## TRECHO DE ORIGEM
>>
E, apesar dos contratos de concessão, tanto em 1998 quanto em 2005 e na revisão de 2010, terem optado pelo instituto da servidão (creio que esta é a terminologia adequada) para uma suposta garantia de continuidade da prestação do serviço quando do término das concessões, isto não é uma imposição legal. Porque:

1) O art. 100 da Lei 9.472 de 16/08/1997 (LGT) diz que "Poderá ser declarada a utilidade pública, para fins de desapropriação ou instituição de servidão, de bens imóveis ou móveis, necessários à execução do serviço [...]" (grifo meu). Para mim a expressão "poderá ser" tem claro sentido de opcionalidade, ao contrário de expressões como "deverá ser", ou "será".

2) O inciso XI do art. 93 da LGT, em concordância com o art. 100, determina que "o contrato de concessão indicará [...] os bens reversíveis, se houver [...]" (grifos meus). Em meu julgamento, "se houver" claramente admite a possibilidade que estes bens não existam. Além disso, a exigência é que o contrato indique o bens reversíveis, quando existirem. E existem inúmeras formas de indicar. Na acepção clara do termo, nomear classes de equipamentos que compõem a lista dos bens reversíveis ou exibir uma listagem exaustiva são, a meu ver, ambas formas válidas de "indicar".

3) Deve-se levar em conta a intenção original dos propositores do projeto de lei. Na Exposição de Motivos nº 231/MC, Sérgio Motta, então Ministro das Comunicações, disse:

"Em se tratando de serviço de interesse coletivo, cuja existência e continuidade a própria União se comprometa a assegurar, os bens que a ele estejam aplicados poderão (e não deverão) ser revertidos ao Poder concedente, para permitir a continuidade do serviço público. Mas nem sempre o princípio da continuidade do serviço público supõe a reversão dos bens que lhe estejam afetados" (grifos meus)
<<
## INFORMAÇÕES EXTRAÍDAS
>>
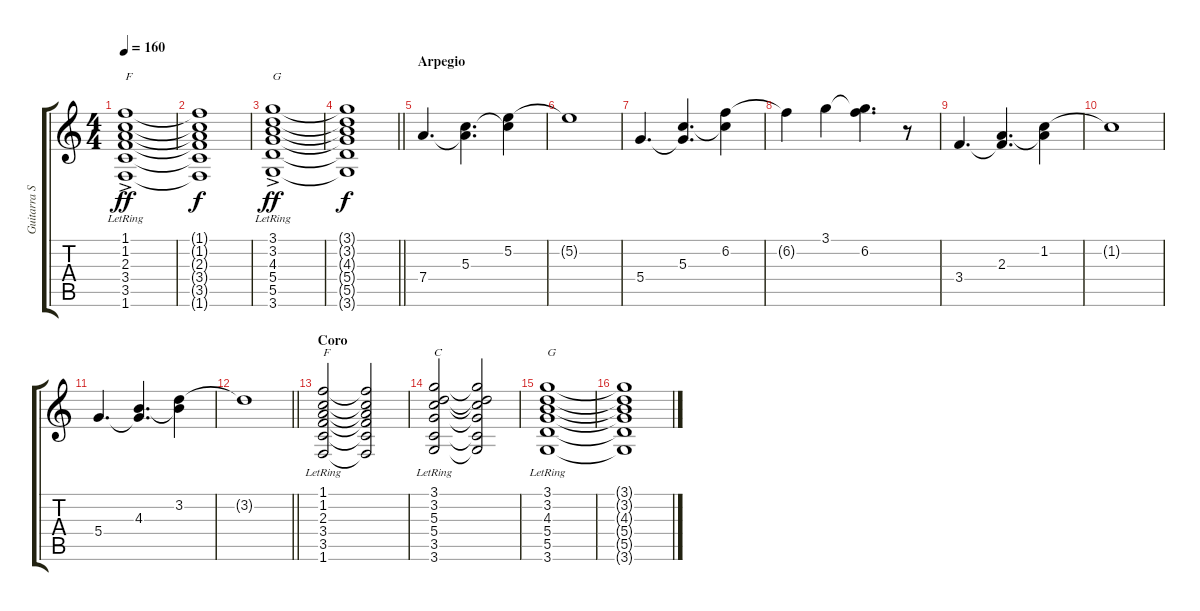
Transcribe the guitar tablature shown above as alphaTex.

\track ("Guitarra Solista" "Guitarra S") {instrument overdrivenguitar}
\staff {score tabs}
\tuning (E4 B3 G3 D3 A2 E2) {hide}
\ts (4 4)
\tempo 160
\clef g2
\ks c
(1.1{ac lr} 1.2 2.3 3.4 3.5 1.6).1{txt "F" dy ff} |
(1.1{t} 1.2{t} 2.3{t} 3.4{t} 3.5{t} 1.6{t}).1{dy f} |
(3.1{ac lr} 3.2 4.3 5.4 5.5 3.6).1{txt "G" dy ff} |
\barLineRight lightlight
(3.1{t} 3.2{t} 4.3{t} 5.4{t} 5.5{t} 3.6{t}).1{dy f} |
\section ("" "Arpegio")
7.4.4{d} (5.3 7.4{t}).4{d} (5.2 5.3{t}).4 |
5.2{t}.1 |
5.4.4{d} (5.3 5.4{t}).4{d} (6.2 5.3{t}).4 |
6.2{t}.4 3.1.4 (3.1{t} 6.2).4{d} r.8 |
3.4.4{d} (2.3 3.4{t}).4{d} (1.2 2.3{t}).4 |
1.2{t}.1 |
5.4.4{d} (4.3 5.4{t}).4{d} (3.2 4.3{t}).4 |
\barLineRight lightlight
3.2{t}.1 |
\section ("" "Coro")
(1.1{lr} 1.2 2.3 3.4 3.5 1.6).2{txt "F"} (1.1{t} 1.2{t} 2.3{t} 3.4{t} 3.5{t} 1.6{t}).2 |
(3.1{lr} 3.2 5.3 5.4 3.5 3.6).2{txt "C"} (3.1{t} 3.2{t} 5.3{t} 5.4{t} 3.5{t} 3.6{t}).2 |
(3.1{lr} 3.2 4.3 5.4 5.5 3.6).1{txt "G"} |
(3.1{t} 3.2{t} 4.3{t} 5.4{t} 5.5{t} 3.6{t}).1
<<
>>
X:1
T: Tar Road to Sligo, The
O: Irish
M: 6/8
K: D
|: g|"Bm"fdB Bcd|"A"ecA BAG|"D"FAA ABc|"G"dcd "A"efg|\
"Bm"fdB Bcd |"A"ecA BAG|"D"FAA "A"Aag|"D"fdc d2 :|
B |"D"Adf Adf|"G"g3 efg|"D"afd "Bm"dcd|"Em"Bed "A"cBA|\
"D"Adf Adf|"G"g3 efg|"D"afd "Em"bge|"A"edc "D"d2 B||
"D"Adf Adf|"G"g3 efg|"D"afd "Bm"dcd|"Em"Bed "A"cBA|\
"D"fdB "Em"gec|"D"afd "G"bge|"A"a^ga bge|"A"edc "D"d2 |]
<<
## O QUE FAZER
a) Responda com base no trecho sobre bens reversíveis:
(i) Em quais anos os contratos de concessão optaram pelo instituto da servidão?
(ii) Qual inciso e qual artigo da LGT determinam que o contrato de concessão indicará os bens reversíveis?
(iii) Quem era o Ministro das Comunicações citado na Exposição de Motivos nº 231/MC?
b) Reescreva de forma mais breve o parágrafo do trecho sobre bens reversíveis que começa com "2) O inciso XI do art. 93", mantendo seus fatos principais.
Os itens formam um material separado do trecho.

## RESPOSTAS POR TAREFA
a)
(i) Em 1998, em 2005 e na revisão de 2010.
(ii) O inciso XI do art. 93 da LGT.
(iii) Sérgio Motta.

b) O inciso XI do art. 93 da LGT, em concordância com o art. 100, determina que o contrato de concessão indique os bens reversíveis "se houver". A expressão admite que esses bens não existam. A exigência é apenas indicá-los quando existirem, e há muitas formas de fazer isso: nomear as classes de equipamentos da lista e apresentar uma listagem exaustiva são ambas formas válidas de "indicar".